● TASK REQUIREMENTS:
Can you write out the records below again, substituting "MERKZETTEL" for "WUNSCHLISTE" and leaving everything else unchanged? Leave the pictures out.

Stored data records
+++

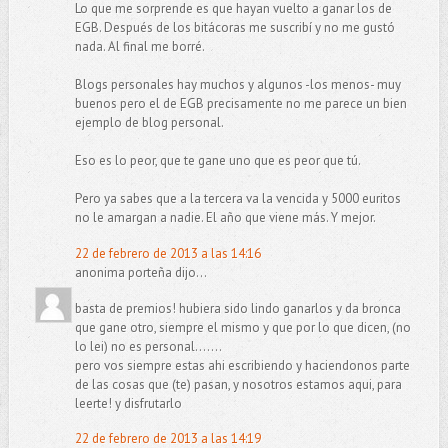
Lo que me sorprende es que hayan vuelto a ganar los de
EGB. Después de los bitácoras me suscribí y no me gustó
nada. Al final me borré.
Blogs personales hay muchos y algunos -los menos- muy
buenos pero el de EGB precisamente no me parece un bien
ejemplo de blog personal.
Eso es lo peor, que te gane uno que es peor que tú.
Pero ya sabes que a la tercera va la vencida y 5000 euritos
no le amargan a nadie. El año que viene más. Y mejor.
22 de febrero de 2013 a las 14:16
anonima porteña dijo...
basta de premios! hubiera sido lindo ganarlos y da bronca
que gane otro, siempre el mismo y que por lo que dicen, (no
lo lei) no es personal.......
pero vos siempre estas ahi escribiendo y haciendonos parte
de las cosas que (te) pasan, y nosotros estamos aqui, para
leerte! y disfrutarlo
22 de febrero de 2013 a las 14:19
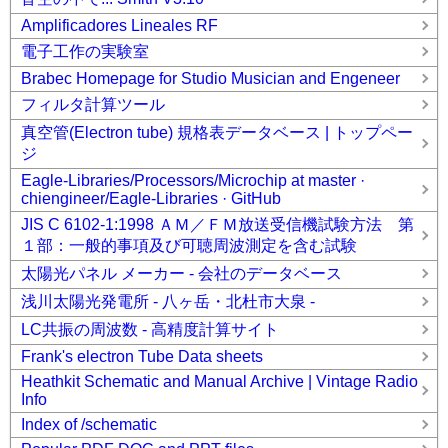
Amplificadores Lineales RF
電子工作の実験室
Brabec Homepage for Studio Musician and Engeneer
フィルタ計算ツール
真空管(Electron tube) 規格表データベース | トップペー
ジ
Eagle-Libraries/Processors/Microchip at master ·
chiengineer/Eagle-Libraries · GitHub
JIS C 6102-1:1998 ＡＭ／ＦＭ放送受信機試験方法 第
１部：一般的事項及び可聴周波測定を含む試験
太陽光パネル メーカー - 会社のデータベース
浅川太陽光発電所 - 八ヶ岳・北杜市大泉 -
LC共振の周波数 - 高精度計算サイト
Frank's electron Tube Data sheets
Heathkit Schematic and Manual Archive | Vintage Radio
Info
Index of /schematic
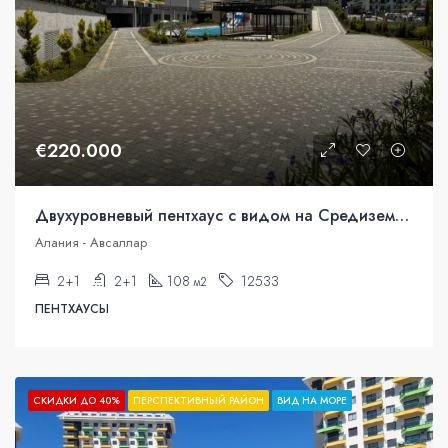
€220.000
Двухуровневый пентхаус с видом на Средиземное море в Аланье, Авсаллар.
Алания - Авсаллар
2+1
2+1
108
12533
м2
ПЕНТХАУСЫ
СКИДКИ ДО 40%
ПЕРСПЕКТИВНЫЙ РАЙОН
ВИД НА МОРЕ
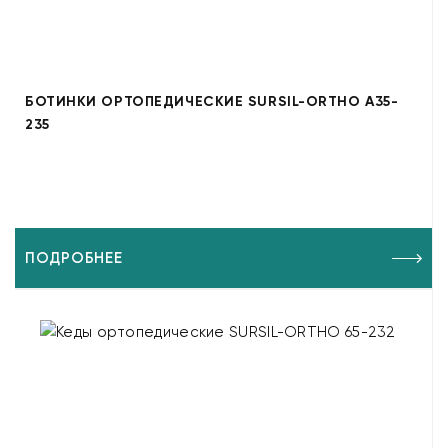
БОТИНКИ ОРТОПЕДИЧЕСКИЕ SURSIL-ORTHO A35-
235
ПОДРОБНЕЕ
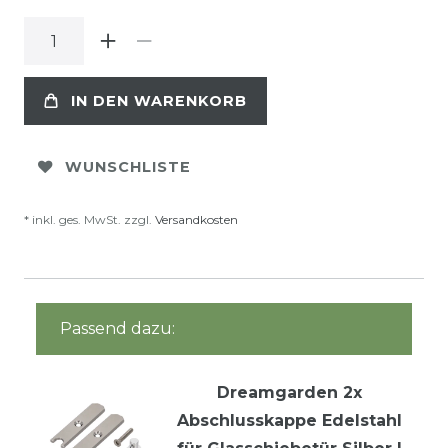
IN DEN WARENKORB
WUNSCHLISTE
* inkl. ges. MwSt. zzgl.
Versandkosten
Passend dazu:
Dreamgarden 2x
Abschlusskappe Edelstahl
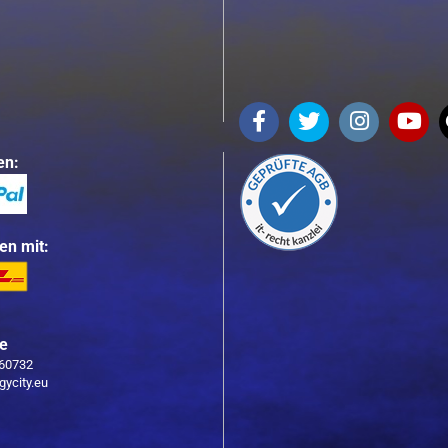
en:
en mit:
ce
760732
gycity.eu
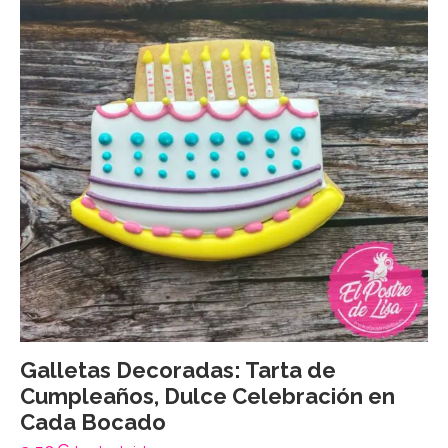
Galletas Decoradas: Tarta de
Cumpleaños, Dulce Celebración en
Cada Bocado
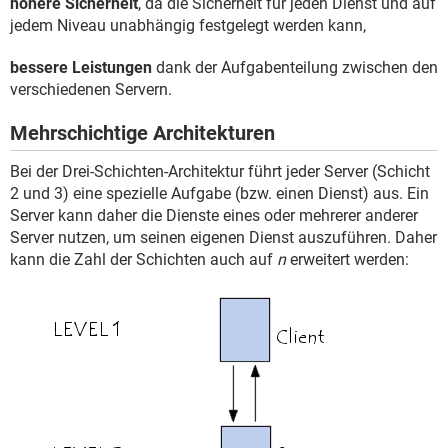
höhere Sicherheit
, da die Sicherheit für jeden Dienst und auf
jedem Niveau unabhängig festgelegt werden kann,
bessere Leistungen
dank der Aufgabenteilung zwischen den
verschiedenen Servern.
Mehrschichtige Architekturen
Bei der Drei-Schichten-Architektur führt jeder Server (Schicht
2 und 3) eine spezielle Aufgabe (bzw. einen Dienst) aus. Ein
Server kann daher die Dienste eines oder mehrerer anderer
Server nutzen, um seinen eigenen Dienst auszuführen. Daher
kann die Zahl der Schichten auch auf
n
erweitert werden:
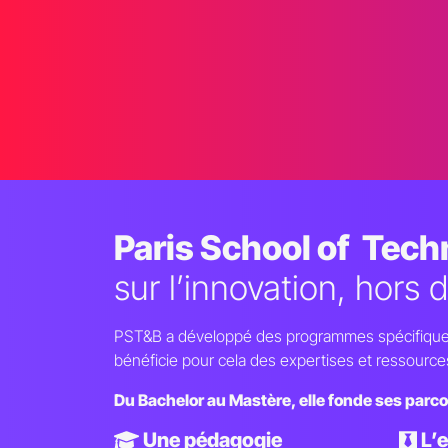
Paris School of Tech
sur l’innovation, hors 
PST&B a développé des programmes spécifiques p
bénéficie pour cela des expertises et ressources 
Du Bachelor au Mastère, elle fonde ses parco
Une pédagogie
L’e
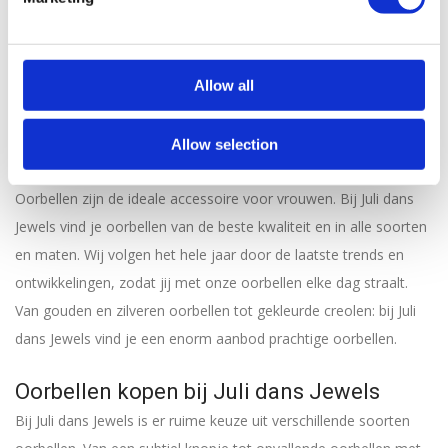
Victoria Round
Victoria Liv Oorbellen
Oorbellen (7 mm)
€
59,95
€
49,95
Allow all
1
2
3
4
5
6
7
Allow selection
Oorbellen zijn de ideale accessoire voor vrouwen. Bij Juli dans
Jewels vind je oorbellen van de beste kwaliteit en in alle soorten
en maten. Wij volgen het hele jaar door de laatste trends en
ontwikkelingen, zodat jij met onze oorbellen elke dag straalt.
Van gouden en zilveren oorbellen tot gekleurde creolen: bij Juli
dans Jewels vind je een enorm aanbod prachtige oorbellen.
Oorbellen kopen bij Juli dans Jewels
Bij Juli dans Jewels is er ruime keuze uit verschillende soorten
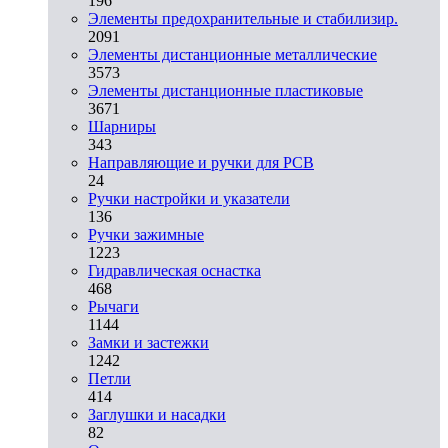
196
Элементы предохранительные и стабилизир.
2091
Элементы дистанционные металлические
3573
Элементы дистанционные пластиковые
3671
Шарниры
343
Направляющие и ручки для PCB
24
Ручки настройки и указатели
136
Ручки зажимные
1223
Гидравлическая оснастка
468
Рычаги
1144
Замки и застежки
1242
Петли
414
Заглушки и насадки
82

+++

● ANSWER SECTION:
Lo que me sorprende es que hayan vuelto a ganar los de
EGB. Después de los bitácoras me suscribí y no me gustó
nada. Al final me borré.
Blogs personales hay muchos y algunos -los menos- muy
buenos pero el de EGB precisamente no me parece un bien
ejemplo de blog personal.
Eso es lo peor, que te gane uno que es peor que tú.
Pero ya sabes que a la tercera va la vencida y 5000 euritos
no le amargan a nadie. El año que viene más. Y mejor.
22 de febrero de 2013 a las 14:16
anonima porteña dijo...
basta de premios! hubiera sido lindo ganarlos y da bronca
que gane otro, siempre el mismo y que por lo que dicen, (no
lo lei) no es personal.......
pero vos siempre estas ahi escribiendo y haciendonos parte
de las cosas que (te) pasan, y nosotros estamos aqui, para
leerte! y disfrutarlo
22 de febrero de 2013 a las 14:19
Amplificadores Lineales RF
電子工作の実験室
Brabec Homepage for Studio Musician and Engeneer
フィルタ計算ツール
真空管(Electron tube) 規格表データベース | トップペー
ジ
Eagle-Libraries/Processors/Microchip at master ·
chiengineer/Eagle-Libraries · GitHub
JIS C 6102-1:1998 ＡＭ／ＦＭ放送受信機試験方法 第
１部：一般的事項及び可聴周波測定を含む試験
太陽光パネル メーカー - 会社のデータベース
浅川太陽光発電所 - 八ヶ岳・北杜市大泉 -
LC共振の周波数 - 高精度計算サイト
Frank's electron Tube Data sheets
Heathkit Schematic and Manual Archive | Vintage Radio
Info
Index of /schematic
€220.000
Двухуровневый пентхаус с видом на Средиземное море в Аланье, Авсаллар.
Алания - Авсаллар
2+1
2+1
108
12533
м2
ПЕНТХАУСЫ
СКИДКИ ДО 40%
ПЕРСПЕКТИВНЫЙ РАЙОН
ВИД НА МОРЕ
БОТИНКИ ОРТОПЕДИЧЕСКИЕ SURSIL-ORTHO A35-
235
ПОДРОБНЕЕ
IN DEN WARENKORB
MERKZETTEL
* inkl. ges. MwSt. zzgl.
Versandkosten
Passend dazu:
Dreamgarden 2x
Abschlusskappe Edelstahl
en:
en mit:
ce
760732
gycity.eu
Galletas Decoradas: Tarta de
Cumpleaños, Dulce Celebración en
Cada Bocado
höhere Sicherheit
, da die Sicherheit für jeden Dienst und auf
jedem Niveau unabhängig festgelegt werden kann,
bessere Leistungen
dank der Aufgabenteilung zwischen den
verschiedenen Servern.
Mehrschichtige Architekturen
Bei der Drei-Schichten-Architektur führt jeder Server (Schicht
2 und 3) eine spezielle Aufgabe (bzw. einen Dienst) aus. Ein
Server kann daher die Dienste eines oder mehrerer anderer
Server nutzen, um seinen eigenen Dienst auszuführen. Daher
kann die Zahl der Schichten auch auf
n
erweitert werden:
Paris School of Tech
sur l’innovation, hors 
PST&B a développé des programmes spécifiques p
bénéficie pour cela des expertises et ressources 
Du Bachelor au Mastère, elle fonde ses parco
Une pédagogie
L’e
Victoria Round
Victoria Liv Oorbellen
Oorbellen (7 mm)
€
59,95
€
49,95
Allow all
1
2
3
4
5
6
7
Allow selection
Oorbellen zijn de ideale accessoire voor vrouwen. Bij Juli dans
Jewels vind je oorbellen van de beste kwaliteit en in alle soorten
en maten. Wij volgen het hele jaar door de laatste trends en
ontwikkelingen, zodat jij met onze oorbellen elke dag straalt.
Van gouden en zilveren oorbellen tot gekleurde creolen: bij Juli
dans Jewels vind je een enorm aanbod prachtige oorbellen.
Oorbellen kopen bij Juli dans Jewels
Bij Juli dans Jewels is er ruime keuze uit verschillende soorten
196
Элементы предохранительные и стабилизир.
2091
Элементы дистанционные металлические
3573
Элементы дистанционные пластиковые
3671
Шарниры
343
Направляющие и ручки для PCB
24
Ручки настройки и указатели
136
Ручки зажимные
1223
Гидравлическая оснастка
468
Рычаги
1144
Замки и застежки
1242
Петли
414
Заглушки и насадки
82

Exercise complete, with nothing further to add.